An energy efficient storage system for infrequently accessed data
It's a bit early to write the obituary for optical discs. Though many desktop users have made the transition to the cloud, Facebook found a use for Blu-ray discs -- 10,000 of them, in fact -- as part of an energy efficient storage system capable of holding a petabyte of data. Facebook showed the prototype system at the Open Compute Project summit meeting in San Jose, California, noting that it's intended to store data that rarely needs to be accessed.
Candidates for Facebook's "cold storage" solution include duplicates of photos and videos that Facebook keeps on hand for backup purposes, IDG News Service reports.
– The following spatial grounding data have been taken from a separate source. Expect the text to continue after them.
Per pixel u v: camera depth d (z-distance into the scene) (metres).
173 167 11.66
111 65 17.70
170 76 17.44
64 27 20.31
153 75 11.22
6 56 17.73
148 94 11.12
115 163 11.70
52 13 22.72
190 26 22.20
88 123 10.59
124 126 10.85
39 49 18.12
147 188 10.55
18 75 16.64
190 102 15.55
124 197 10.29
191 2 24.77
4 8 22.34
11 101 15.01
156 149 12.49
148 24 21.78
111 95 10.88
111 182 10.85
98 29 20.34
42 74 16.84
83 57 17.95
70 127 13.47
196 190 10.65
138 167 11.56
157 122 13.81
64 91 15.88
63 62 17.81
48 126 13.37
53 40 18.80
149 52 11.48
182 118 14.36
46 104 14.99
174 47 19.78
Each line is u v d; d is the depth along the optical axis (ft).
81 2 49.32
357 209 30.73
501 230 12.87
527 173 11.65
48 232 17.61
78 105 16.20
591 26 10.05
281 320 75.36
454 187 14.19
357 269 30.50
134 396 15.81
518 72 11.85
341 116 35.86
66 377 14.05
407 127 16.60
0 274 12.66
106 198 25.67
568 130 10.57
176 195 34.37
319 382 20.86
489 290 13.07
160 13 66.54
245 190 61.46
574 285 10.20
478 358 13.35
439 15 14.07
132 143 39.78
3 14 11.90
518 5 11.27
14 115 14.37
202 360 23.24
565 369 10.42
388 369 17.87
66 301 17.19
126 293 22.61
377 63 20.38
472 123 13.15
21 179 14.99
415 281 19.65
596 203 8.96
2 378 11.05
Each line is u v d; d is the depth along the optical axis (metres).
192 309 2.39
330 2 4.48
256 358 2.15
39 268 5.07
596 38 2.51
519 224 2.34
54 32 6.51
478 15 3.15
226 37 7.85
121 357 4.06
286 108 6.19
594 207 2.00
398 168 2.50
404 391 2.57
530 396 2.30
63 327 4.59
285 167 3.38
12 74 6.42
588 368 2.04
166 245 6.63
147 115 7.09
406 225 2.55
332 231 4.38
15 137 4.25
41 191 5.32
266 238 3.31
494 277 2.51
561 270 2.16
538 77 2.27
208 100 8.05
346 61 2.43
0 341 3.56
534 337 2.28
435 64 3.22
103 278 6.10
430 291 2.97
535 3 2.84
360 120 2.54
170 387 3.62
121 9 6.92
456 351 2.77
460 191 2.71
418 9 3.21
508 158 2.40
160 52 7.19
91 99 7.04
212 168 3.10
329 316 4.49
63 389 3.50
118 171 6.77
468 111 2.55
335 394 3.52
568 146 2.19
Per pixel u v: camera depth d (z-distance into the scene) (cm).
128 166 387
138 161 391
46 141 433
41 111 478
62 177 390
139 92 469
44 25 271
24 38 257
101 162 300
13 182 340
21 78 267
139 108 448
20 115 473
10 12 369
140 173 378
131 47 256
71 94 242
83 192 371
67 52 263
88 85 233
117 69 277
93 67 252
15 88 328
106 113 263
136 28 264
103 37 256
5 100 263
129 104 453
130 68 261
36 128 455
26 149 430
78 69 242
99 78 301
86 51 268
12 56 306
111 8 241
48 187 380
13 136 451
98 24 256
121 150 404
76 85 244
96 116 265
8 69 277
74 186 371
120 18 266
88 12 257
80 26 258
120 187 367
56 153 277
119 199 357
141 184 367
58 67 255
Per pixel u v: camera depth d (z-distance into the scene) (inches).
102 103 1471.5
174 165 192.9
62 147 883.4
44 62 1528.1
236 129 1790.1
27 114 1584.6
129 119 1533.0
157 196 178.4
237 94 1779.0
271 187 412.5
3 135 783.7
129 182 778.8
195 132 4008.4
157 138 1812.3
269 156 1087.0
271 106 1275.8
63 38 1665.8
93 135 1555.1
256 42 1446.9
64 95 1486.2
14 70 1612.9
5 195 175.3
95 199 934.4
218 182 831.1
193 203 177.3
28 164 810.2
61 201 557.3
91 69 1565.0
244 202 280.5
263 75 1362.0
Facebook says its prototype system cuts storage costs in half and reduces energy use by a whopping 80 percent, compared to its current cold storage system based on hard disk drives (HDDs).
Over time, Facebook expects to increase storage by a factor of five. It's a cost effective roadmap, since Blu-ray discs costs less than hard drives, plus there's room for manufactures to increase the density of Blu-ray media.
"We see this as a new area of demand for the technology," said Jason Taylor, Facebook's director of infrastructure.
The prototype storage system consists of an ordinary looking cabinet with stacks of Blu-ray discs inside. A robotic picker plucks a disc from a pile and moves it to one of the 16 Blu-ray burners so that data can be written to it.